_TASK STATEMENT_
Can you gather every line in the rows below that contains the word "family" and copy each one unchanged?

#### LISTED RECORDS ####

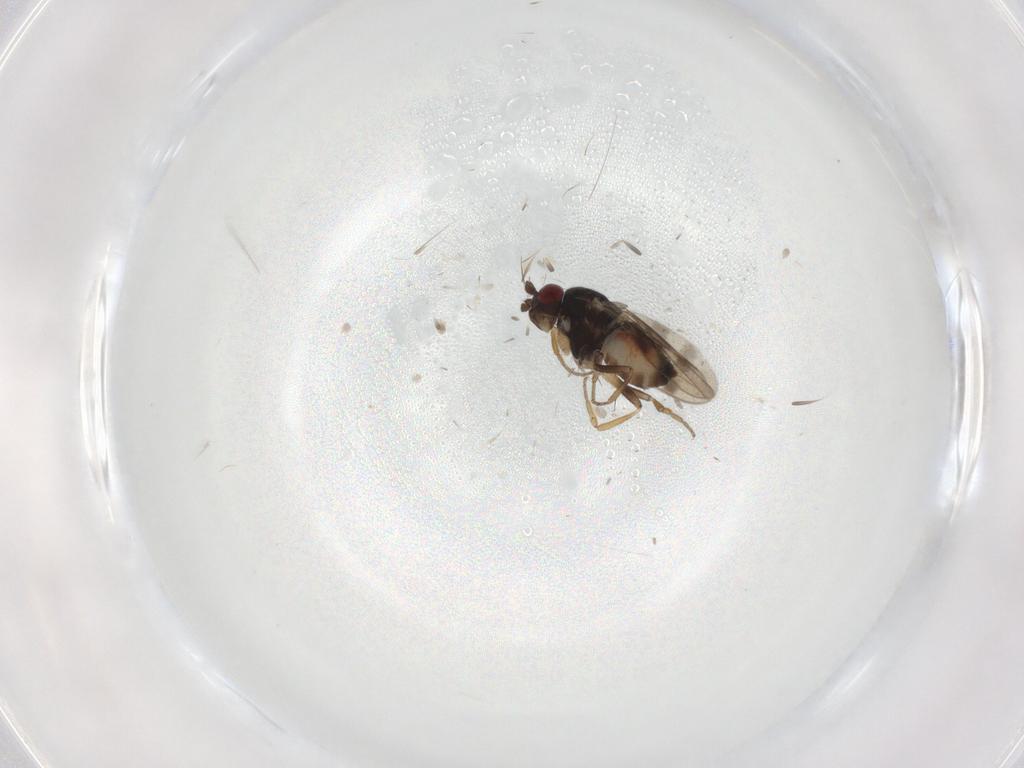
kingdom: Animalia
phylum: Arthropoda
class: Insecta
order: Diptera
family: Sphaeroceridae
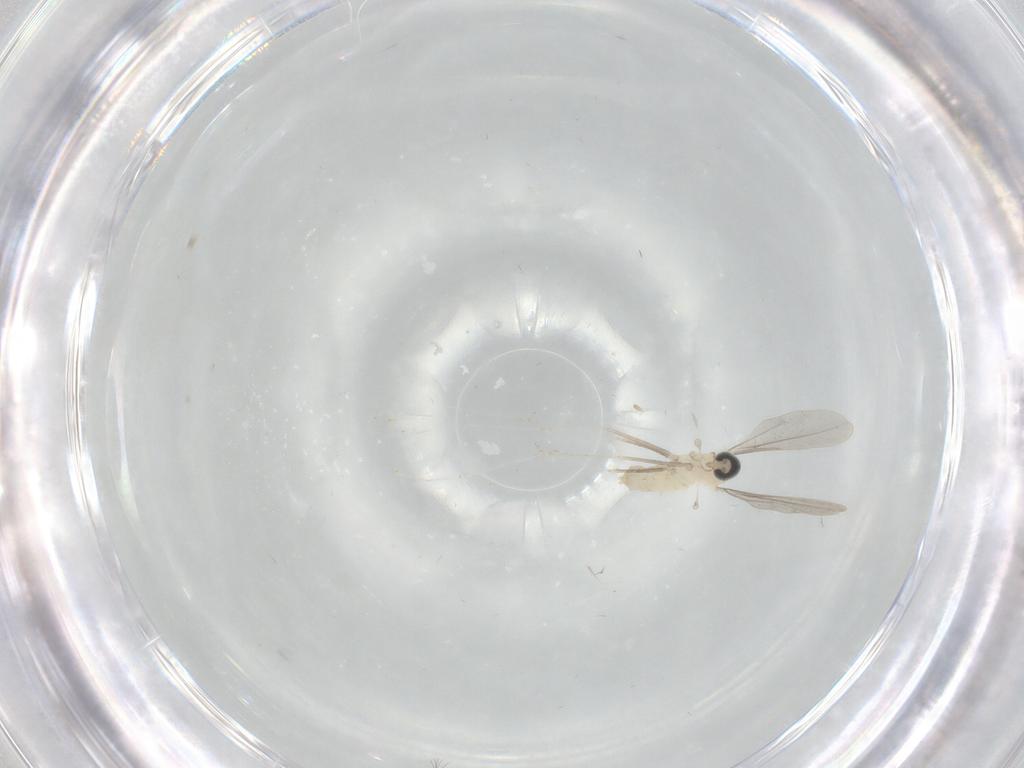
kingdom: Animalia
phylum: Arthropoda
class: Insecta
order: Diptera
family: Cecidomyiidae
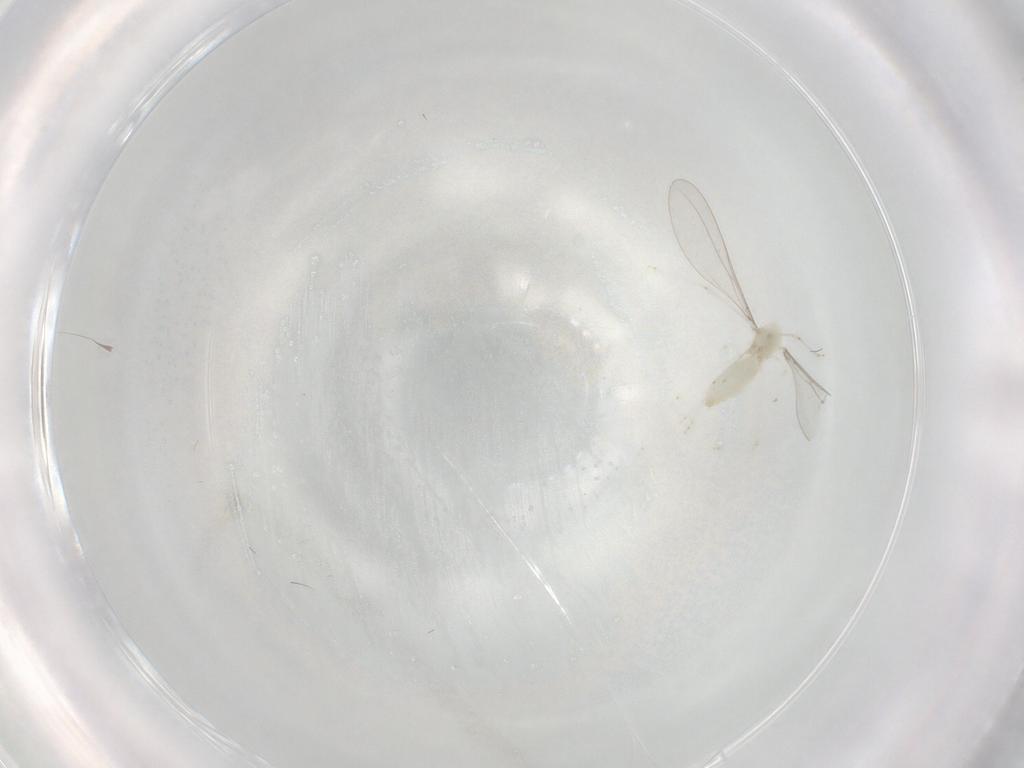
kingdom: Animalia
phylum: Arthropoda
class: Insecta
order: Diptera
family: Cecidomyiidae
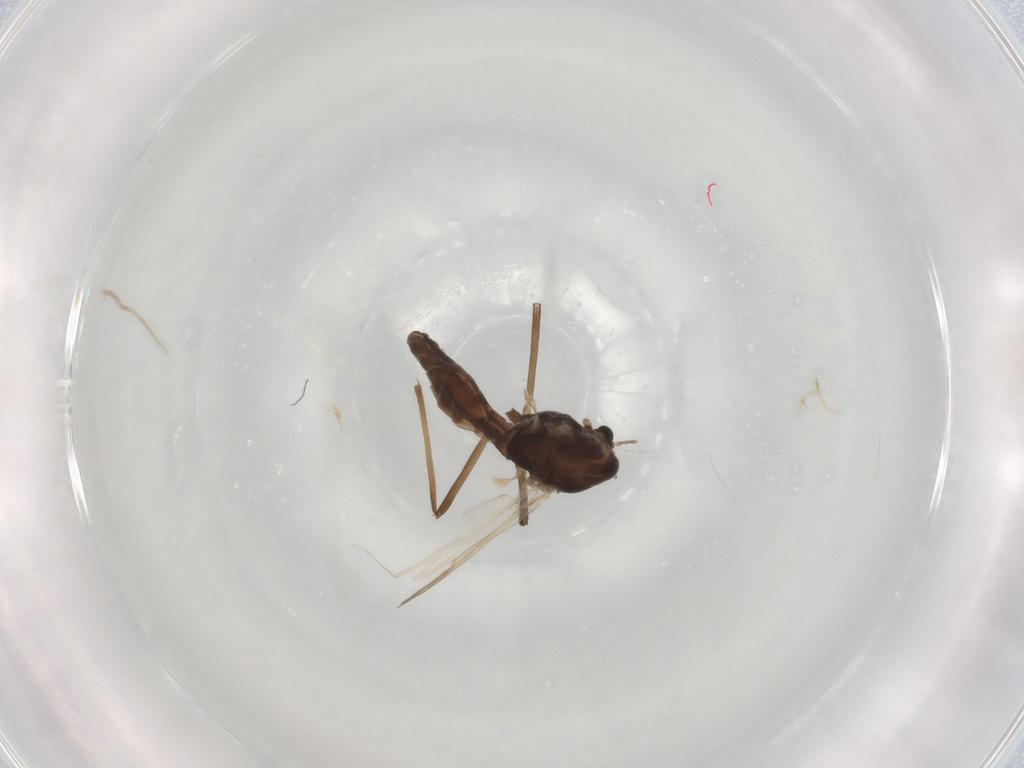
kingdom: Animalia
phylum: Arthropoda
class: Insecta
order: Diptera
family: Chironomidae
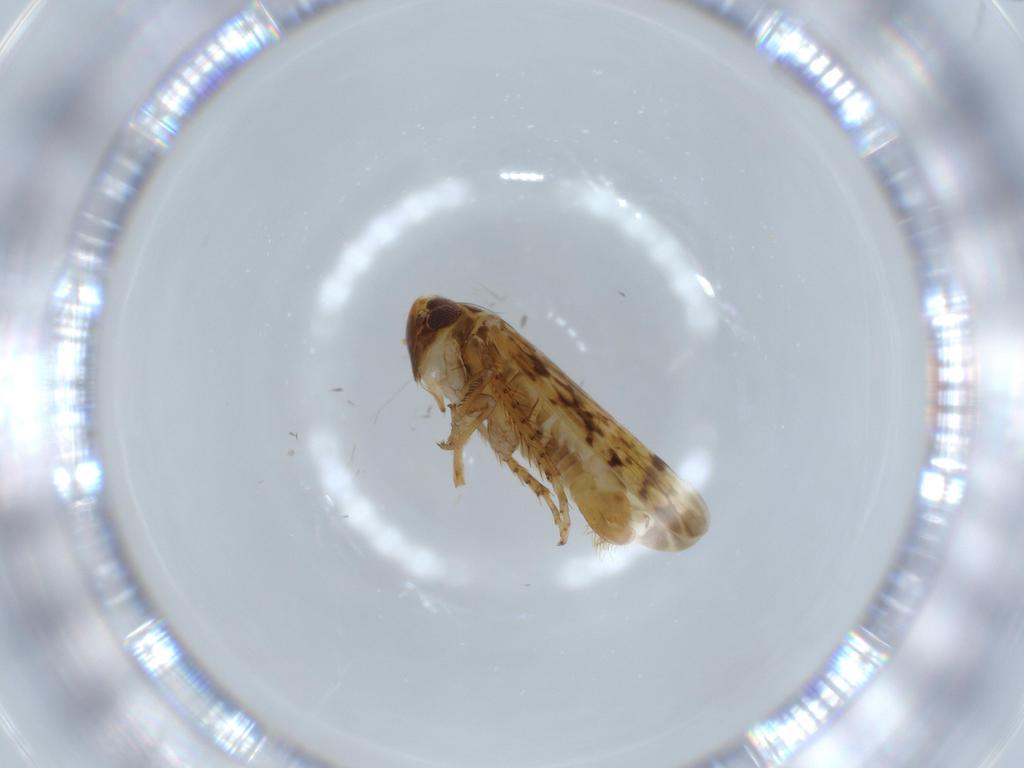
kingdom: Animalia
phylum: Arthropoda
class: Insecta
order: Hemiptera
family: Cicadellidae
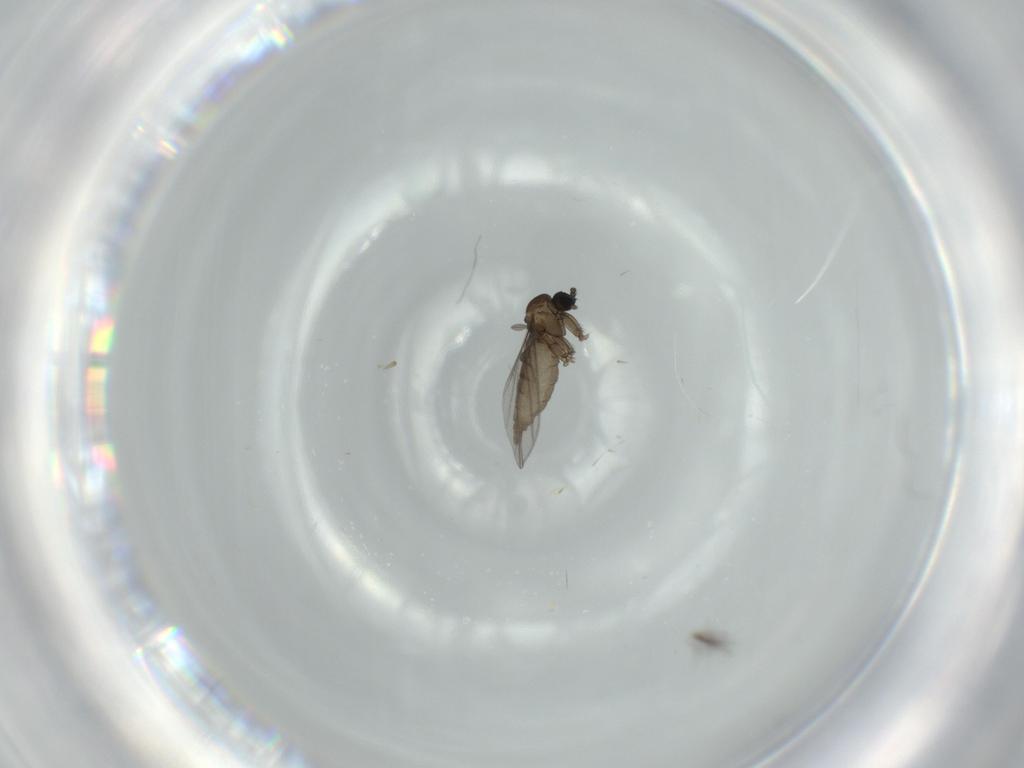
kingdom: Animalia
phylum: Arthropoda
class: Insecta
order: Diptera
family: Sciaridae
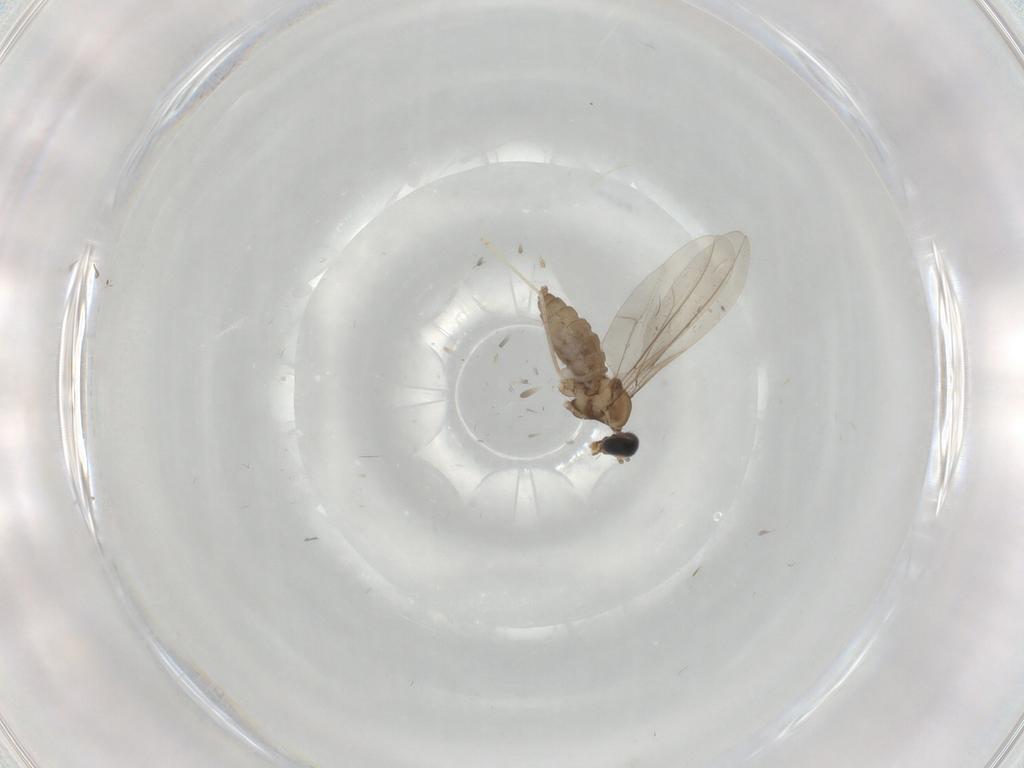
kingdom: Animalia
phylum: Arthropoda
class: Insecta
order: Diptera
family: Cecidomyiidae
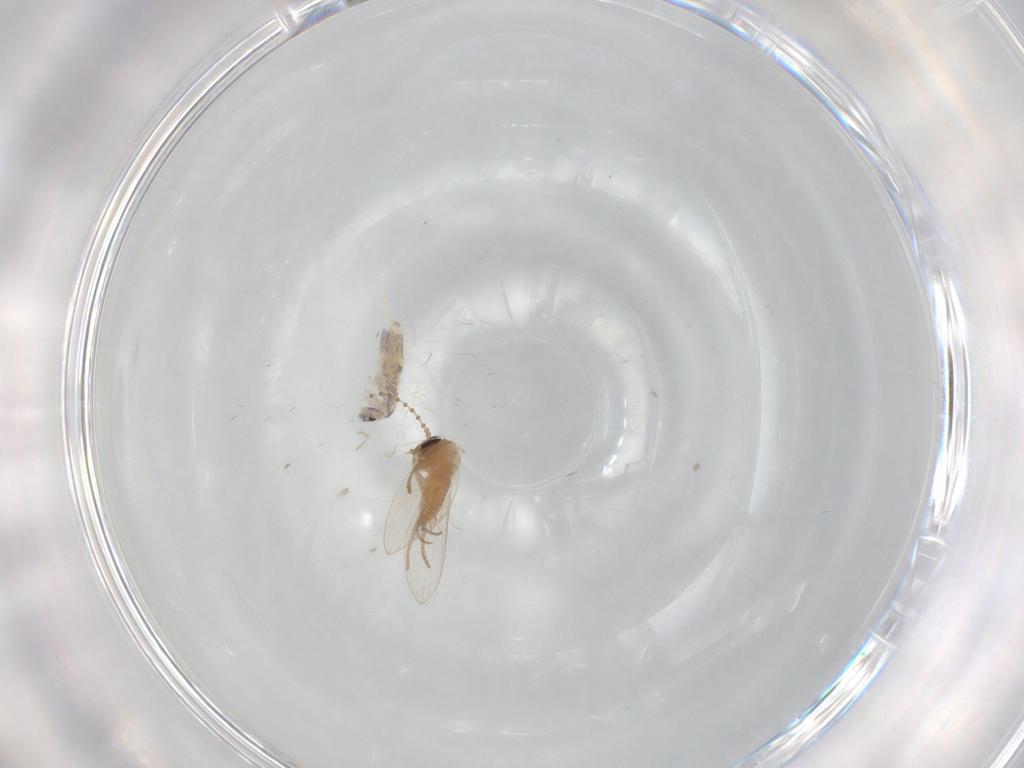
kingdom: Animalia
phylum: Arthropoda
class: Insecta
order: Diptera
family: Psychodidae
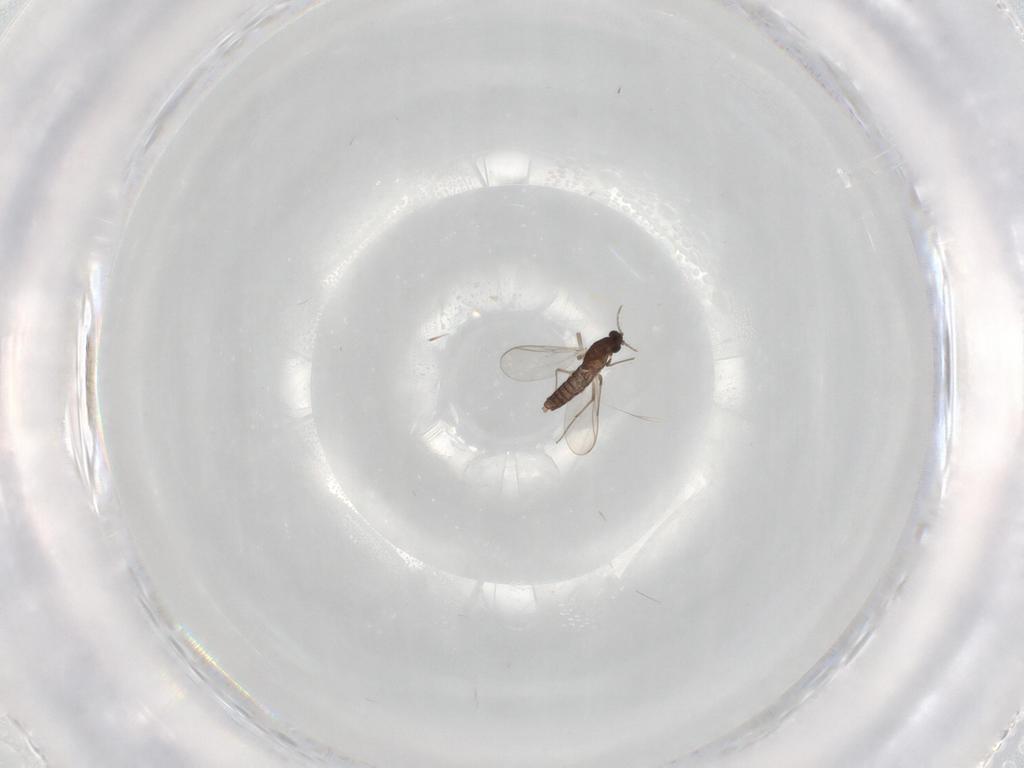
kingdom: Animalia
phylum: Arthropoda
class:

####

_EXERCISE OUTPUT_
family: Sphaeroceridae
family: Cecidomyiidae
family: Cecidomyiidae
family: Chironomidae
family: Cicadellidae
family: Sciaridae
family: Cecidomyiidae
family: Psychodidae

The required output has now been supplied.